Dolly's first release, not so coincidentally also titled Just Because I'm a Woman, came out on RCA in 1968. Since then several generations of female musicians have been influenced not only by her on-stage persona, but also her magnificent voice and prodigious musical talent. As you might expect, a number of major country and bluegrass artists grace this new anthology, but musicians from other genres also contribute, making this collection far more encompassing than it would be otherwise. Melissa Etheridge, Joan Osborne, Sinead O'Connor, Me'Shell N'Degeocello, and Nora Jones' renditions of Parton classics certainly spice up the musical gumbo. Alison Krauss, Shania Twain, Shelby Lynne, Mindy Smith, Allison Moorer, and Emmylou Harris all weigh in on the country side. As an added treat Parton herself adds her own freshly recorded version of "Just Because I'm a Woman" on the final track.

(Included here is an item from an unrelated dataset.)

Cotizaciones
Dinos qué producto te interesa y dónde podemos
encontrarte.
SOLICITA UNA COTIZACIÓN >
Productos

With all this exceptional talent, singling out the best cut on the album would make King Solomon stutter and shake. Sinead O'Connor turns in the most idiosyncratic rendition of "Dagger Through the Heart," but oddball arrangements have long been her forte. Me'Shell N'Degeocello's treatment of "Two Doors Down" turns this song into a Prince-like urban sex romp and comes in a close second. Kinky? You bet. The most ornate production award goes to Alison Moorer, whose version of "Light of a Clear Blue Morning" includes artificial record noise mated to a thick bed of synthesizers. My favorite cut has to be Joan Osborne's take on "Do I Ever Cross Your Mind." Produced by John Leventhal and Rick Depofi, who also play all the backup instruments, Osborne's strong but lilting voice delivers the song with disarmingly direct intimacy.
Just Because I'm a Woman adds to executive Steve Buckingham considerable reputation as an anthology expert. His other projects, Evangeline Made: A Tribute to Cajun Music, It'll Come to You: The Songs of John Hiatt, and The Chieftains' last release, Down the Old Plank Road: The Nashville Sessions, prove that Buckingham can take recordings made in many different studios and make them sound consistently good. Even the Emmylou Harris selection, "To Daddy" from her mid 80's release Quarter Moon in a Ten Cent Town holds up well, due in no small part to the efforts of Eric Conn and Don Cobb from Independent Mastering in Nashville, Tennessee.
Putting together a great anthology involves the art of mating the familiar with the new to create a final result that is novel without being alien, and fresh without being trendy. Just Because I'm a Woman – Songs of Dolly Parton balances these contradictory influences to create an anthology that is almost as seductive as its music's creator.